By design and by luck, Mark Buehrle built his baseball career on comfort.
He rose without resistance through the minors (1½ years!) and wasted no time acclimating himself to the big leagues. He peaked early, but he stalled his decline just as swiftly, maintaining his "above-average innings-eater" status for the last several years. During this time, he pitched a no-hitter, followed by a perfect game two years later. He's won four consecutive Gold Gloves. He's been virtually the same pitcher every year since 2007, except with varying highlights. And all after he won a World Series ring.
That's a pretty sweet life, and it's understandable why he wouldn't press his luck. He chose familiarity when he signed a below-market deal in 2007 to remain in Chicago, even though he didn't get the full no-trade clause he sought. When he decided to search for bigger deals after the 2011 season, he didn't enjoy it very much. But he and his family had a close relationship with Ozzie Guillen, so that -- and $58 million, of course -- was enough to lure him to Miami, even though the Marlins don't offer no-trade protection.

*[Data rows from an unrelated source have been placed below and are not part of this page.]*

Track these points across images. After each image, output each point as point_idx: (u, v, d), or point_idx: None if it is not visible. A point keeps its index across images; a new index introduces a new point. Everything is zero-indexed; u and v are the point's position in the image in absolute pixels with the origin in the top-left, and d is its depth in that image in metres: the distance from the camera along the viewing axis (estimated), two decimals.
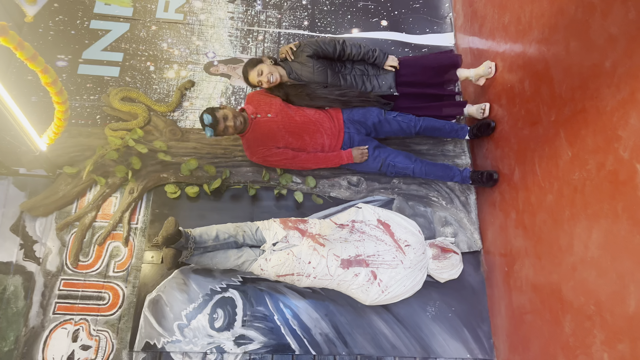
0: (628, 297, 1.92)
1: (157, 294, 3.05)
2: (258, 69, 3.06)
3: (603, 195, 2.11)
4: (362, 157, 3.17)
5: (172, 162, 3.34)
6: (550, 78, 2.56)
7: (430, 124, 3.30)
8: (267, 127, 3.06)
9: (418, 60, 3.38)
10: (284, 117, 3.09)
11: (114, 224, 3.17)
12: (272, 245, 2.98)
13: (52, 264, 3.07)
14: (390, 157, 3.24)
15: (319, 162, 3.18)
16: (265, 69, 3.06)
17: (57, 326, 2.94)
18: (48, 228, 3.16)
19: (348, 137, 3.21)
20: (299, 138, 3.13)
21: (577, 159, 2.31)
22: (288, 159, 3.13)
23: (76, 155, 3.29)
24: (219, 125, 2.90)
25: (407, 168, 3.26)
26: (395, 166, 3.25)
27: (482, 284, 3.24)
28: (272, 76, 3.07)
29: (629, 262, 1.93)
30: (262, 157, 3.12)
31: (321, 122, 3.16)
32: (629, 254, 1.93)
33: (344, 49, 3.16)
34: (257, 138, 3.07)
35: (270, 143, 3.08)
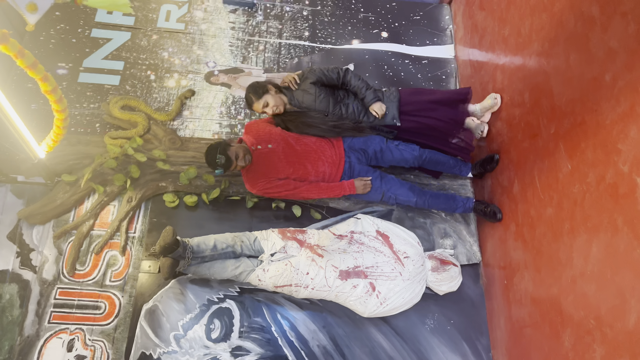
0: (628, 311, 1.90)
1: (154, 304, 3.02)
2: (264, 100, 3.03)
3: (603, 208, 2.10)
4: (365, 188, 3.11)
5: (171, 171, 3.33)
6: (550, 90, 2.56)
7: (434, 157, 3.26)
8: (268, 158, 3.02)
9: (425, 94, 3.30)
10: (284, 148, 3.06)
11: (111, 233, 3.16)
12: (270, 255, 2.96)
13: (48, 273, 3.05)
14: (392, 190, 3.18)
15: (321, 192, 3.11)
16: (271, 101, 3.04)
17: (52, 335, 2.91)
18: (45, 236, 3.14)
19: (348, 165, 3.15)
20: (300, 167, 3.08)
21: (576, 172, 2.31)
22: (289, 190, 3.07)
23: (75, 163, 3.29)
24: (231, 165, 2.87)
25: (409, 201, 3.22)
26: (397, 198, 3.20)
27: (482, 297, 3.21)
28: (277, 108, 3.06)
29: (629, 277, 1.91)
30: (263, 190, 3.06)
31: (322, 150, 3.13)
32: (629, 268, 1.91)
33: (346, 76, 3.12)
34: (258, 170, 3.02)
35: (272, 174, 3.03)
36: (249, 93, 3.06)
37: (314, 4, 4.18)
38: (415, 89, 3.37)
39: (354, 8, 4.20)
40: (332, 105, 3.14)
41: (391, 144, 3.21)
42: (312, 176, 3.11)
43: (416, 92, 3.31)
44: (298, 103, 3.13)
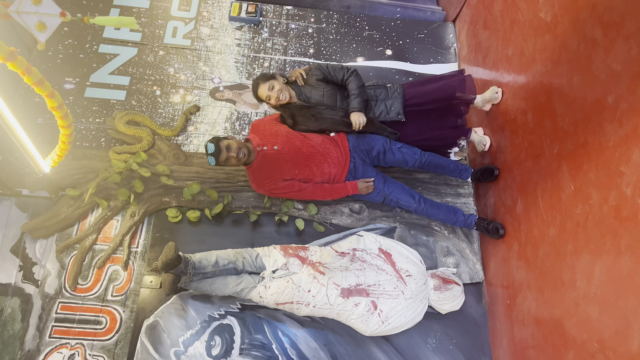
0: (631, 336, 1.89)
1: (155, 320, 3.02)
2: (270, 83, 3.07)
3: (606, 230, 2.09)
4: (368, 189, 3.14)
5: (175, 186, 3.35)
6: (553, 111, 2.57)
7: (434, 160, 3.31)
8: (273, 159, 3.03)
9: (426, 82, 3.36)
10: (290, 149, 3.06)
11: (114, 247, 3.16)
12: (272, 272, 2.96)
13: (50, 287, 3.05)
14: (393, 193, 3.21)
15: (325, 193, 3.14)
16: (277, 85, 3.08)
17: (53, 350, 2.90)
18: (48, 250, 3.15)
19: (353, 166, 3.17)
20: (306, 169, 3.09)
21: (579, 193, 2.30)
22: (294, 191, 3.10)
23: (79, 177, 3.31)
24: (221, 154, 2.87)
25: (409, 206, 3.24)
26: (399, 202, 3.23)
27: (484, 316, 3.19)
28: (282, 94, 3.08)
29: (632, 300, 1.90)
30: (269, 190, 3.11)
31: (328, 152, 3.15)
32: (632, 292, 1.90)
33: (349, 78, 3.16)
34: (264, 171, 3.05)
35: (277, 175, 3.05)
36: (256, 78, 3.13)
37: (319, 22, 4.22)
38: (416, 81, 3.42)
39: (359, 26, 4.23)
40: (340, 101, 3.19)
41: (394, 146, 3.25)
42: (318, 177, 3.14)
43: (417, 83, 3.37)
44: (306, 98, 3.17)
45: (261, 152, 3.02)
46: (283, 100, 3.10)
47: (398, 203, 3.23)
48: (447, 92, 3.29)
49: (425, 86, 3.32)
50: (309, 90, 3.17)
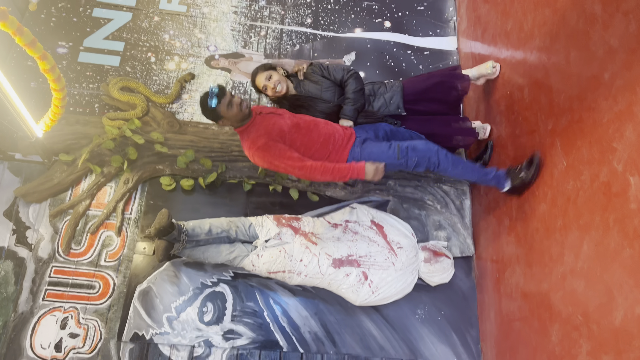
0: (615, 309, 1.93)
1: (148, 285, 3.05)
2: (268, 73, 3.00)
3: (596, 206, 2.11)
4: (376, 174, 2.65)
5: (169, 154, 3.34)
6: (549, 87, 2.56)
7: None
8: (272, 121, 2.74)
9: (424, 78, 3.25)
10: (291, 116, 2.83)
11: (107, 214, 3.17)
12: (265, 241, 2.98)
13: (43, 251, 3.07)
14: (406, 142, 2.80)
15: (326, 172, 2.67)
16: (275, 76, 3.00)
17: (46, 313, 2.94)
18: (41, 215, 3.16)
19: (360, 140, 2.87)
20: (307, 134, 2.78)
21: (571, 169, 2.31)
22: (293, 160, 2.66)
23: (72, 143, 3.29)
24: (225, 95, 2.61)
25: (429, 150, 2.74)
26: (416, 149, 2.74)
27: (473, 289, 3.24)
28: (280, 85, 3.00)
29: (617, 275, 1.93)
30: (262, 152, 2.64)
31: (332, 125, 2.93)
32: (618, 267, 1.93)
33: (348, 80, 3.03)
34: (259, 129, 2.69)
35: (275, 134, 2.68)
36: (256, 67, 3.05)
37: None
38: (415, 77, 3.34)
39: None
40: (338, 96, 3.12)
41: (400, 127, 3.14)
42: (321, 138, 2.79)
43: (416, 79, 3.27)
44: (304, 91, 3.12)
45: (260, 115, 2.78)
46: (280, 91, 3.01)
47: (416, 151, 2.73)
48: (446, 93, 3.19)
49: (425, 82, 3.21)
50: (307, 84, 3.11)
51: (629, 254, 1.88)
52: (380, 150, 2.79)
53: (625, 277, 1.88)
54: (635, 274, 1.83)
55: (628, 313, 1.85)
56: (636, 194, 1.87)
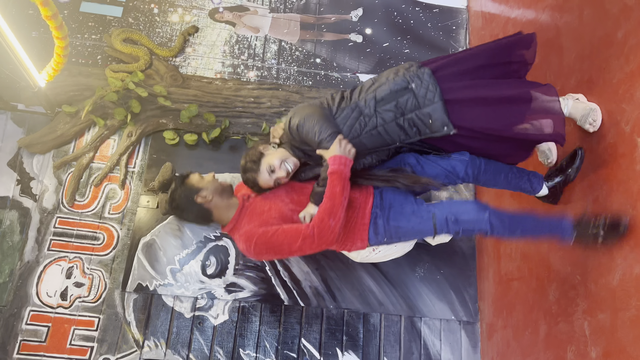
0: (614, 269, 1.95)
1: (151, 238, 3.08)
2: (265, 166, 2.12)
3: (600, 168, 2.10)
4: (346, 147, 1.98)
5: (172, 108, 3.31)
6: (560, 46, 2.51)
7: (493, 166, 2.21)
8: (267, 206, 2.12)
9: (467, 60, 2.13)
10: (289, 191, 2.21)
11: (111, 166, 3.17)
12: None
13: (48, 202, 3.09)
14: (446, 208, 2.10)
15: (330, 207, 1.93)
16: (275, 161, 2.12)
17: (52, 262, 2.98)
18: (45, 166, 3.16)
19: (379, 196, 2.17)
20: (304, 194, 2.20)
21: (577, 130, 2.29)
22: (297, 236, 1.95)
23: (75, 94, 3.26)
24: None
25: (479, 220, 2.05)
26: (459, 220, 2.06)
27: (473, 250, 3.27)
28: (287, 164, 2.15)
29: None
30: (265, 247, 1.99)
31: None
32: None
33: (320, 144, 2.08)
34: (252, 219, 2.09)
35: (267, 214, 2.08)
36: (245, 173, 2.19)
37: None
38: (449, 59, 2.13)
39: None
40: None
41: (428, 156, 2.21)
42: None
43: (454, 61, 2.12)
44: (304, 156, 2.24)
45: (246, 200, 2.19)
46: (294, 169, 2.18)
47: (459, 222, 2.06)
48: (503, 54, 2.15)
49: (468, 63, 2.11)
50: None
51: (631, 216, 1.89)
52: (410, 224, 2.10)
53: (626, 239, 1.89)
54: (636, 235, 1.84)
55: (626, 273, 1.87)
56: None
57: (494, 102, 2.03)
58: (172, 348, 2.90)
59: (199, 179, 2.11)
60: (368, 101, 2.06)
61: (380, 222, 2.11)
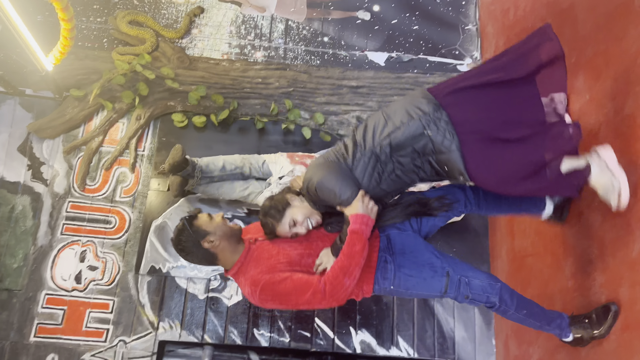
0: (633, 242, 1.92)
1: (163, 220, 3.08)
2: (289, 217, 2.02)
3: (618, 139, 2.07)
4: (368, 205, 1.92)
5: (180, 91, 3.29)
6: (574, 17, 2.46)
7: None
8: (275, 250, 2.03)
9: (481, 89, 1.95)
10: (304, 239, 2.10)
11: (120, 150, 3.17)
12: (279, 178, 2.98)
13: (59, 186, 3.10)
14: (459, 269, 2.05)
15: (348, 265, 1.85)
16: (299, 216, 2.03)
17: (65, 246, 3.00)
18: (55, 150, 3.16)
19: (386, 240, 2.10)
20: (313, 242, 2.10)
21: (594, 103, 2.26)
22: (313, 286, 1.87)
23: (83, 78, 3.24)
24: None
25: (491, 288, 2.04)
26: (471, 284, 2.02)
27: (485, 227, 3.25)
28: (311, 221, 2.07)
29: (637, 208, 1.92)
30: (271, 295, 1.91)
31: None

But many creatures migrate to Florida for the twilight of their years, and Buehrle was no exception. His move to the National League was a natural one, since his repertoire stood a good chance of befuddling the weaker league for years, helping to pad his win total and boost his Hall of Fame case.
Little did Buehrle know Jeffrey Loria had designs on pulling callous rope-a-dope with his backloaded contract, as well as the one Jose Reyes signed. On Tuesday evening, the Miami Marlins arranged to send Buehrle, along with Josh Johnson, Jose Reyes, John Buck and Emilio Bonifacio to the Toronto Blue Jays in a salary dump that has the entire baseball world shaking its head. As Rany Jazayerli summed up in a tweet:
MIA paid Reyes & Buehrle $16M COMBINED in 2012 and are now trading them for a boatload of prospects. It's brilliant, in a horribly evil way.— Rany Jazayerli (@jazayerli) November 14, 2012
Given the guys Miami will receive once this megadeal goes through, I would hesitate to call the return a "boatload of prospects." But the point stands that Loria found a way to pay Buehrle and Reyes well below what they were worth, and then dealt them for more guys they wouldn't have to pay.
As a result, the approval of the trade will put Buehrle in foreign territory, and not just geographically.
When Buehrle moved to Florida, he had to live outside of Miami-Dade County due to its ban on pit bulls. When voters decided to preserve the 13-year-old breed-specific ban, he made his displeasure known:
Buehrle and his wife, Jamie, were forced to settle in Broward Country instead of Dade because of their love of Slater, their 2-year-old pit bull. They have been outspoken critics of the law and did a public service announcement on behalf of pit-bull owners.
"I'm not too happy with it. Obviously, with the work my wife's done, not just her, to try to get it changed,'' he said. "We need to continue teaching people about pit bull breeds. There's a lot of ignorance out there.
"Unfortunately, it didn't happen this time, but we've made progress and are headed in the right direction. We want to educate people to realize that it's not really the dog, it's the owner who should be responsible.
"It's frustrating, but we're going to continue.''
If he thought a 45-minute commute to the ballpark was inconvenient, it'll be interesting to see how he handles Ontario's seven-year-old pit bull ban. At that point, his nearest pit bull-friendly option is Buffalo, which is two hours away. At least his backloaded contract would allow him to feed his monster truck with gas that costs $1.20 more per gallon than what he paid in Florida.
His baseball environs may prove to be equally inhospitable. Buehrle would move from one of baseball's stingiest home run park to Rogers Centre, which has given up bunches in recent years. His home run rate was its highest since 2006, although he compensated by allowing fewer hits and walks overall, so the uptick in gopher balls might be the result of challenging hitters more often. He made his name pitching at U.S. Cellular Field, so he's not going to cower at the prospect of closer fences.
Setting aside the park, he'll face stiffer competition in an AL East that he's found challenging at times. Here's how he fared against what would be his new divisional opponents over his last three years with the White Sox:
|Boston Red Sox||1-1||3.81||4||26||34||2||7||15|
|New York Yankees||0-3||6.95||4||22||36||6||6||9|
|Tampa Bay Rays
Buehrle comes back to the American League with even less on his fastball and cutter, so he'll have to be even craftier than usual.
But we know all of this, because the Pitch f/x data says he's always on the verge of sudden decline. He built the second half of his career on a fault line, but he may never face the consequences of it, because he's special.
I'm far more interested in how he handles an unprecedented amount of turmoil around him. For the first time in a long time, Buehrle won't have his choice of surroundings or coaches. It's quite possible nothing will harsh his mellow, but this should put the elasticity of his baseball being to the test.